### Activity
Filter the material below down to the lines with the word "Mudah" and give those lines.

### Dataset records
*** Block opens ***

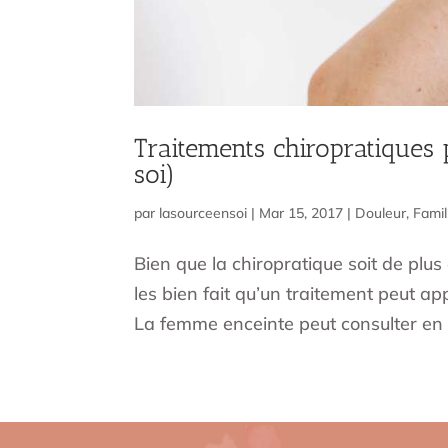
Traitements chiropratiques
soi)
par
lasourceensoi
|
Mar 15, 2017
|
Douleur
,
Famil
Bien que la chiropratique soit de plu
les bien fait qu’un traitement peut ap
La femme enceinte peut consulter en c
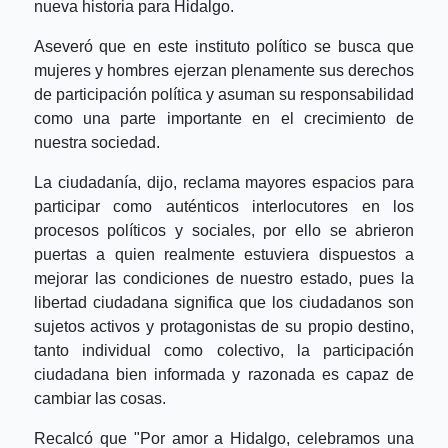
nueva historia para Hidalgo.
Aseveró que en este instituto político se busca que
mujeres y hombres ejerzan plenamente sus derechos
de participación política y asuman su responsabilidad
como una parte importante en el crecimiento de
nuestra sociedad.
La ciudadanía, dijo, reclama mayores espacios para
participar como auténticos interlocutores en los
procesos políticos y sociales, por ello se abrieron
puertas a quien realmente estuviera dispuestos a
mejorar las condiciones de nuestro estado, pues la
libertad ciudadana significa que los ciudadanos son
sujetos activos y protagonistas de su propio destino,
tanto individual como colectivo, la participación
ciudadana bien informada y razonada es capaz de
cambiar las cosas.
Recalcó que "Por amor a Hidalgo, celebramos una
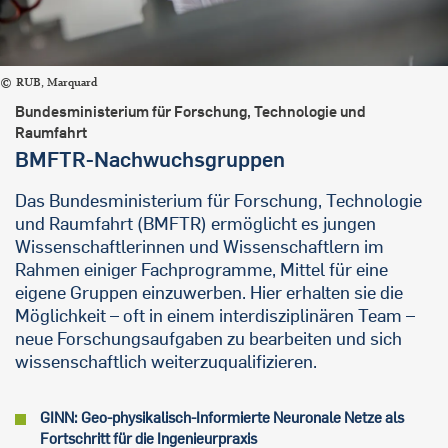
RUB, Marquard
Bundesministerium für Forschung, Technologie und
Raumfahrt
BMFTR-Nachwuchsgruppen
Das Bundesministerium für Forschung, Technologie
und Raumfahrt (BMFTR) ermöglicht es jungen
Wissenschaftlerinnen und Wissenschaftlern im
Rahmen einiger Fachprogramme, Mittel für eine
eigene Gruppen einzuwerben. Hier erhalten sie die
Möglichkeit – oft in einem interdisziplinären Team –
neue Forschungsaufgaben zu bearbeiten und sich
wissenschaftlich weiterzuqualifizieren.
GINN: Geo-physikalisch-Informierte Neuronale Netze als
Fortschritt für die Ingenieurpraxis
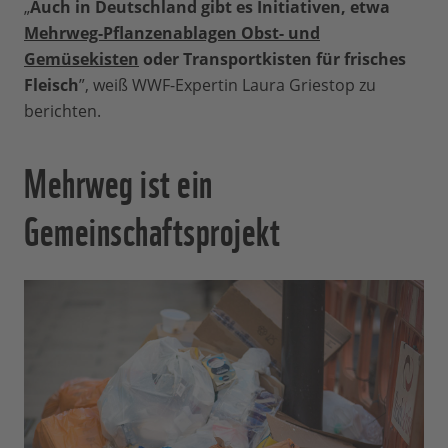
„
Auch in Deutschland gibt es Initiativen, etwa
Mehrweg-Pflanzenablagen Obst- und
Gemüsekisten
oder Transportkisten für frisches
Fleisch
”, weiß WWF-Expertin Laura Griestop zu
berichten.
Mehrweg ist ein
Gemeinschaftsprojekt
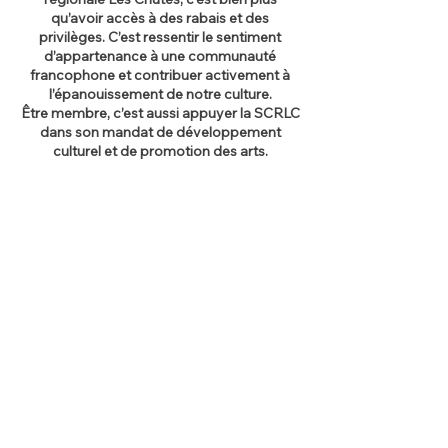
qu’avoir accès à des rabais et des
privilèges. C’est ressentir le sentiment
d’appartenance à une communauté
francophone et contribuer activement à
l’épanouissement de notre culture.
Être membre, c’est aussi appuyer la SCRLC
dans son mandat de développement
culturel et de promotion des arts.
Et ça donne quoi être
membre?
Rabais sur les billets de
spectacle
Accès prioritaire à la billetterie
Entrée VIP et sièges
préférentiels
Passe d’arrière-scène (lorsque
disponible)
Rabais sur les ateliers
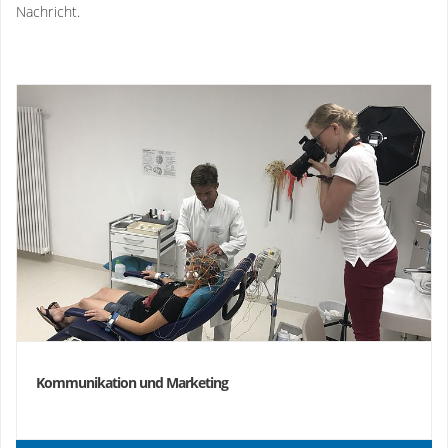
Nachricht.
Kommunikation und Marketing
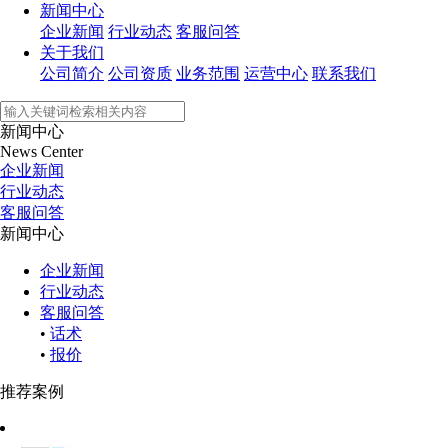
新闻中心
企业新闻
行业动态
客服问答
关于我们
公司简介
公司资质
业务范围
运营中心
联系我们
新闻中心
News Center
企业新闻
行业动态
客服问答
新闻中心
企业新闻
行业动态
客服问答
•
话术
•
报价
推荐案例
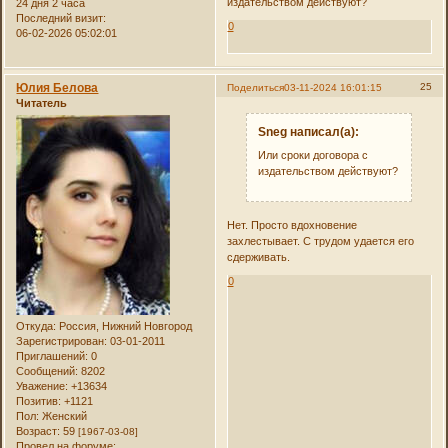
издательством действуют?
24 дня 2 часа
Последний визит:
0
06-02-2026 05:02:01
Юлия Белова
25
Поделиться
03-11-2024 16:01:15
Читатель
Sneg написал(а):
Или сроки договора с
издательством действуют?
Нет. Просто вдохновение
захлестывает. С трудом удается его
сдерживать.
0
Откуда:
Россия, Нижний Новгород
Зарегистрирован
: 03-01-2011
Приглашений:
0
Сообщений:
8202
Уважение:
+13634
Позитив:
+1121
Пол:
Женский
Возраст:
59
[1967-03-08]
Провел на форуме:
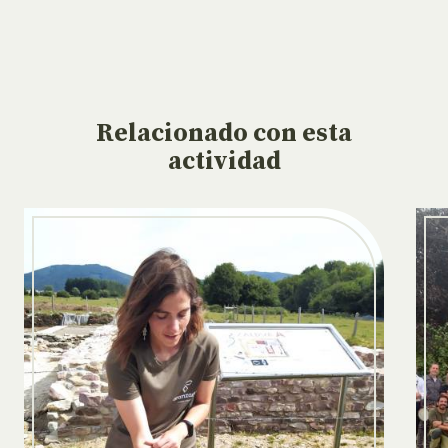
Relacionado
con esta
actividad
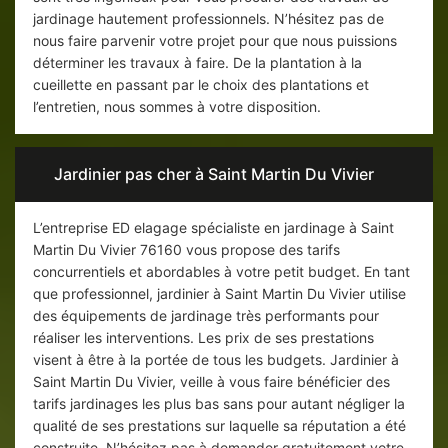
jardinage hautement professionnels. N’hésitez pas de
nous faire parvenir votre projet pour que nous puissions
déterminer les travaux à faire. De la plantation à la
cueillette en passant par le choix des plantations et
l’entretien, nous sommes à votre disposition.
Jardinier pas cher à Saint Martin Du Vivier
L’entreprise ED elagage spécialiste en jardinage à Saint
Martin Du Vivier 76160 vous propose des tarifs
concurrentiels et abordables à votre petit budget. En tant
que professionnel, jardinier à Saint Martin Du Vivier utilise
des équipements de jardinage très performants pour
réaliser les interventions. Les prix de ses prestations
visent à être à la portée de tous les budgets. Jardinier à
Saint Martin Du Vivier, veille à vous faire bénéficier des
tarifs jardinages les plus bas sans pour autant négliger la
qualité de ses prestations sur laquelle sa réputation a été
construite. N’hésitez pas à demander gratuitement votre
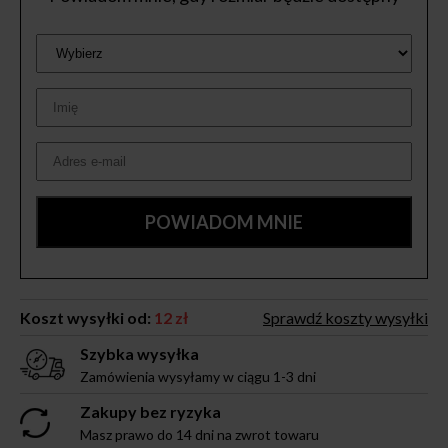
Koszt wysyłki od:
12 zł
Sprawdź koszty wysyłki
Szybka wysyłka
Zamówienia wysyłamy w ciągu 1-3 dni
Zakupy bez ryzyka
Masz prawo do 14 dni na zwrot towaru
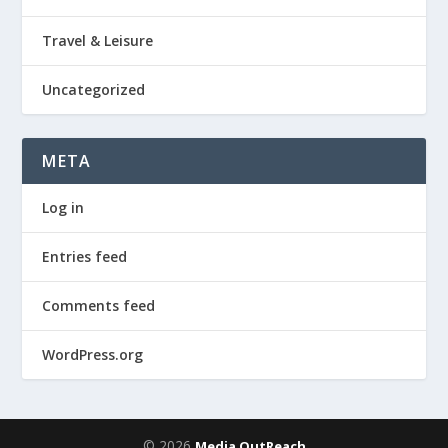
Travel & Leisure
Uncategorized
META
Log in
Entries feed
Comments feed
WordPress.org
© 2026
Media OutReach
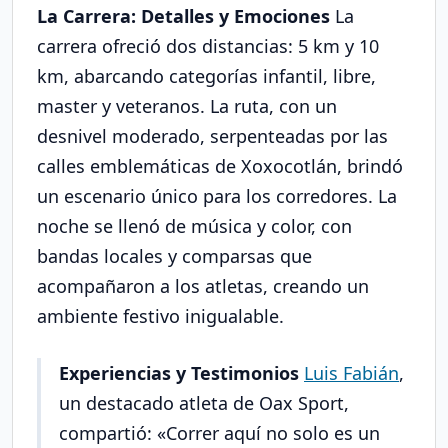
La Carrera: Detalles y Emociones
La
carrera ofreció dos distancias: 5 km y 10
km, abarcando categorías infantil, libre,
master y veteranos. La ruta, con un
desnivel moderado, serpenteadas por las
calles emblemáticas de Xoxocotlán, brindó
un escenario único para los corredores. La
noche se llenó de música y color, con
bandas locales y comparsas que
acompañaron a los atletas, creando un
ambiente festivo inigualable.
Experiencias y Testimonios
Luis Fabián
,
un destacado atleta de Oax Sport,
compartió: «Correr aquí no solo es un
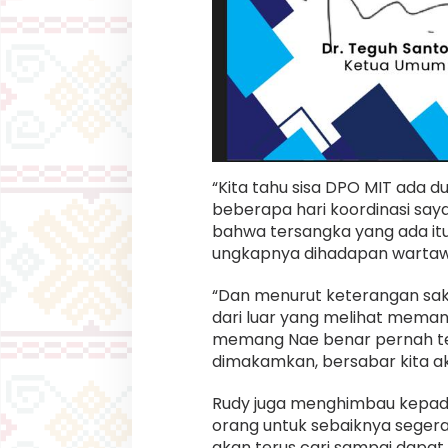
“Kita tahu sisa DPO MIT ada du
beberapa hari koordinasi say
bahwa tersangka yang ada itu t
ungkapnya dihadapan wartaw
“Dan menurut keterangan saks
dari luar yang melihat meman
memang Nae benar pernah te
dimakamkan, bersabar kita ak
Rudy juga menghimbau kepada 
orang untuk sebaiknya segera
akan terus cari sampai dapat,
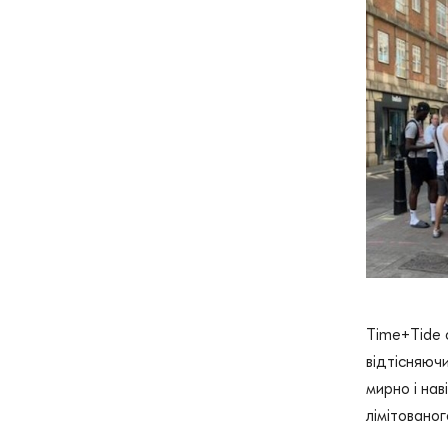
Time+Tide 
відтісняюч
мирно і нав
лімітованог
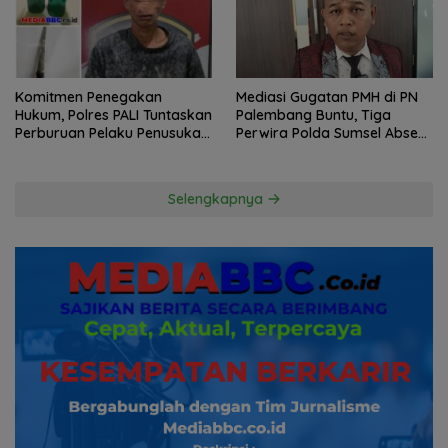
Komitmen Penegakan
Mediasi Gugatan PMH di PN
Hukum, Polres PALI Tuntaskan
Palembang Buntu, Tiga
Perburuan Pelaku Penusukan
Perwira Polda Sumsel Absen,
Hingga ke Hutan
Kuasa Hukum Penggugat
Pertanyakan Komitmen
Hormati Proses Hukum
Selengkapnya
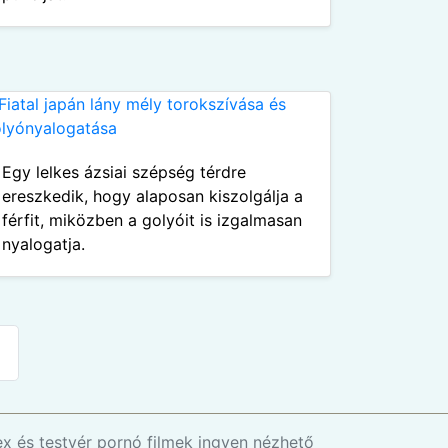
Egy lelkes ázsiai szépség térdre
ereszkedik, hogy alaposan kiszolgálja a
férfit, miközben a golyóit is izgalmasan
nyalogatja.
ex és testvér pornó filmek ingyen nézhető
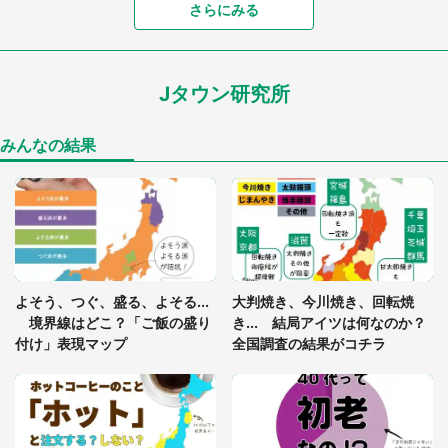
さらにみる
「可愛いのにホラー」「事件性を感じる」 ふわふ
わアザラシの〝赤い異変〟に3.2万人戦慄
Jタウン研究所
「孫にあげると思って、あなたにこれをあげる」
真夏の山道で見知らぬお婆さんに握らされたもの
（山口県・30代女性）
みんなの結果
「ゾワゾワする」「本当に気持ち悪い」 道端でバ
グっちゃってた〝野生の野菜〟に6.5万人戦慄
「閉所恐怖症の私は新幹線で大パニック。隣席の青
年に『手を繋いで』とお願いしたら...」 体験談に
よそう、つぐ、盛る、よそる...
大判焼き、今川焼き、回転焼
8万人感動
境界線はどこ？「ご飯の盛り
き... 結局アイツは何なのか？
付け」表現マップ
全国調査の結果がコチラ
「富豪すぎ」1歳息子の〝店頭駄々こね〟の内容に1.
7万人驚がく 「お菓子売り場ならまだしも...」「ハ
ードル高い」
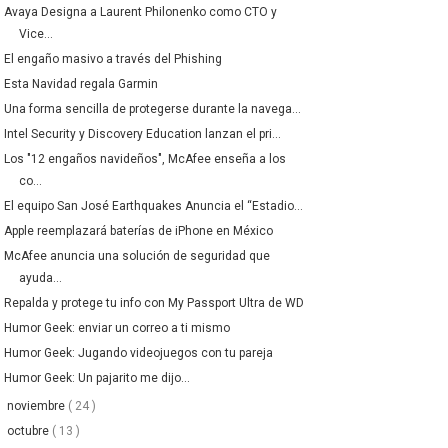
Avaya Designa a Laurent Philonenko como CTO y
Vice...
El engaño masivo a través del Phishing
Esta Navidad regala Garmin
Una forma sencilla de protegerse durante la navega...
Intel Security y Discovery Education lanzan el pri...
Los "12 engaños navideños", McAfee enseña a los
co...
El equipo San José Earthquakes Anuncia el “Estadio...
Apple reemplazará baterías de iPhone en México
McAfee anuncia una solución de seguridad que
ayuda...
Repalda y protege tu info con My Passport Ultra de WD
Humor Geek: enviar un correo a ti mismo
Humor Geek: Jugando videojuegos con tu pareja
Humor Geek: Un pajarito me dijo...
►
noviembre
( 24 )
►
octubre
( 13 )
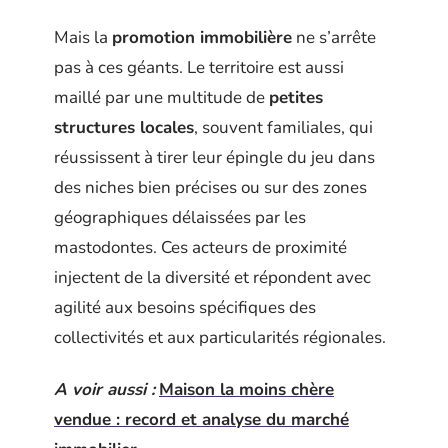
Mais la
promotion immobilière
ne s’arrête
pas à ces géants. Le territoire est aussi
maillé par une multitude de
petites
structures locales
, souvent familiales, qui
réussissent à tirer leur épingle du jeu dans
des niches bien précises ou sur des zones
géographiques délaissées par les
mastodontes. Ces acteurs de proximité
injectent de la diversité et répondent avec
agilité aux besoins spécifiques des
collectivités et aux particularités régionales.
A voir aussi :
Maison la moins chère
vendue : record et analyse du marché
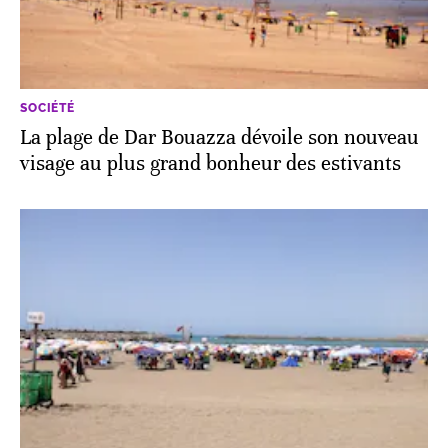
SOCIÉTÉ
La plage de Dar Bouazza dévoile son nouveau
visage au plus grand bonheur des estivants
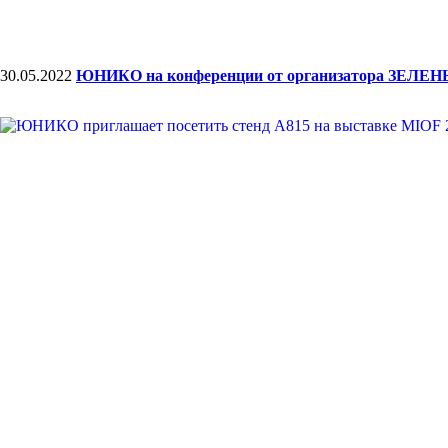
30.05.2022
ЮНИКО на конференции от организатора ЗЕЛ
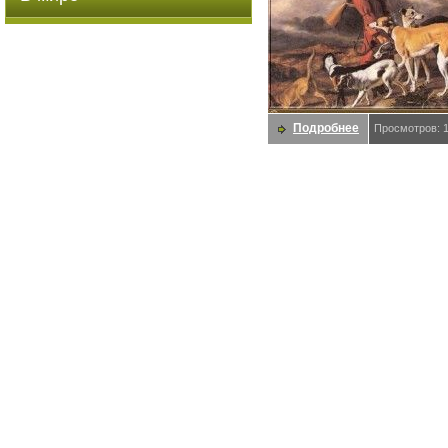
Подробнее
Просмотров: 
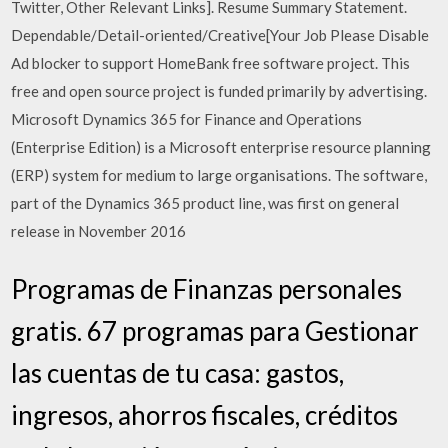
Twitter, Other Relevant Links]. Resume Summary Statement.
Dependable/Detail-oriented/Creative[Your Job Please Disable
Ad blocker to support HomeBank free software project. This
free and open source project is funded primarily by advertising.
Microsoft Dynamics 365 for Finance and Operations
(Enterprise Edition) is a Microsoft enterprise resource planning
(ERP) system for medium to large organisations. The software,
part of the Dynamics 365 product line, was first on general
release in November 2016
Programas de Finanzas personales
gratis. 67 programas para Gestionar
las cuentas de tu casa: gastos,
ingresos, ahorros fiscales, créditos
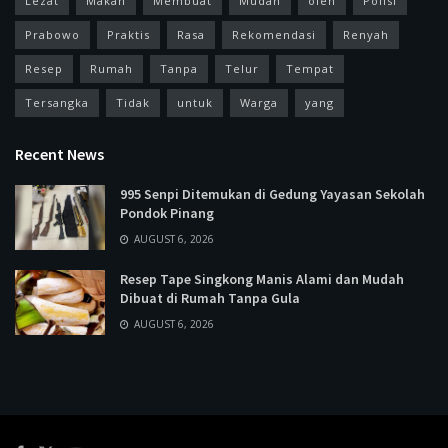
Lezat
Makan
Membuat
Mudah
oleh
Polisi
Prabowo
Praktis
Rasa
Rekomendasi
Renyah
Resep
Rumah
Tanpa
Telur
Tempat
Tersangka
Tidak
untuk
Warga
yang
Recent News
995 Senpi Ditemukan di Gedung Yayasan Sekolah
Pondok Pinang
AUGUST 6, 2026
Resep Tape Singkong Manis Alami dan Mudah
Dibuat di Rumah Tanpa Gula
AUGUST 6, 2026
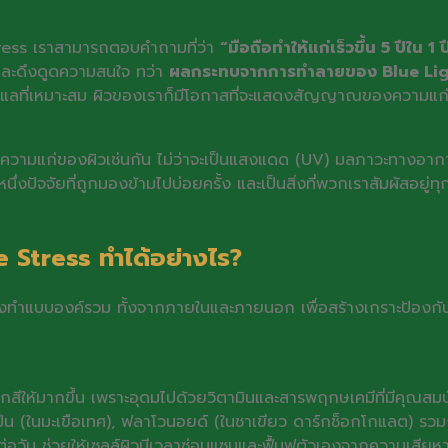
ess เราสามารถตอบคำถามที่ว่า
“มือถือทำให้แก่เร็วขึ้น 5 ปีใน 1 ป
กและดึงดูดความสนใจ ทว่า
ผลกระทบจากการทำลายของ Blue Light แ
ูแลที่เหมาะสม ผิวของเราก็มีโอกาสที่จะแสดงสัญญาณของความแก่ก
ากต่อความแก่ของผิวเช่นกัน ไม่ว่าจะเป็นแสงแดด (UV) มลภาวะทาง
งปัจจัยที่ถูกมองข้ามไปบ่อยครั้ง และเป็นสิ่งที่พวกเราสัมผัสอยู่ทุกว
 Stress ทำได้อย่างไร?
ำแบบองค์รวม ทั้งจากภายในและภายนอก เพื่อสร้างเกราะป้องกันที่
ห้มากขึ้น เพราะอุดมไปด้วยวิตามินและสารพฤกษเคมีที่มีคุณสมบัติต้าน
คปีน (ในมะเขือเทศ), ฟลาโวนอยด์ (ในชาเขียว ดาร์กช็อกโกแลต) รว
วัน ช่วยให้เซลล์ผิวมีเวลาซ่อมแซมและฟื้นฟูตัวเองจากความเสียหายท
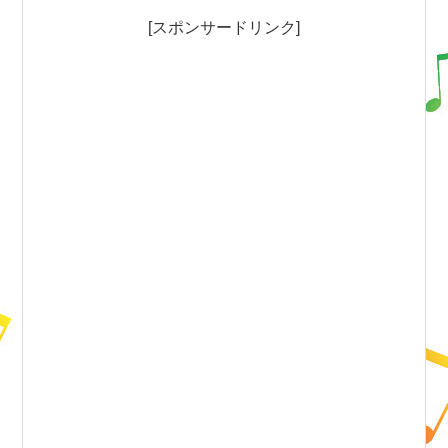
[スポンサードリンク]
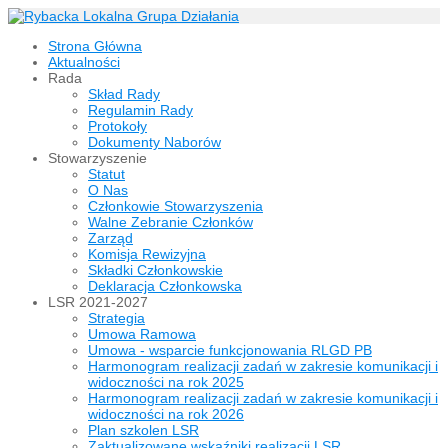
Strona Główna
Aktualności
Rada
Skład Rady
Regulamin Rady
Protokoły
Dokumenty Naborów
Stowarzyszenie
Statut
O Nas
Członkowie Stowarzyszenia
Walne Zebranie Członków
Zarząd
Komisja Rewizyjna
Składki Członkowskie
Deklaracja Członkowska
LSR 2021-2027
Strategia
Umowa Ramowa
Umowa - wsparcie funkcjonowania RLGD PB
Harmonogram realizacji zadań w zakresie komunikacji i
widoczności na rok 2025
Harmonogram realizacji zadań w zakresie komunikacji i
widoczności na rok 2026
Plan szkolen LSR
Zaktualizowane wskaźniki realizacji LSR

*** Block closes ***

### Written response
Mudah
Resep Tape Singkong Manis Alami dan Mudah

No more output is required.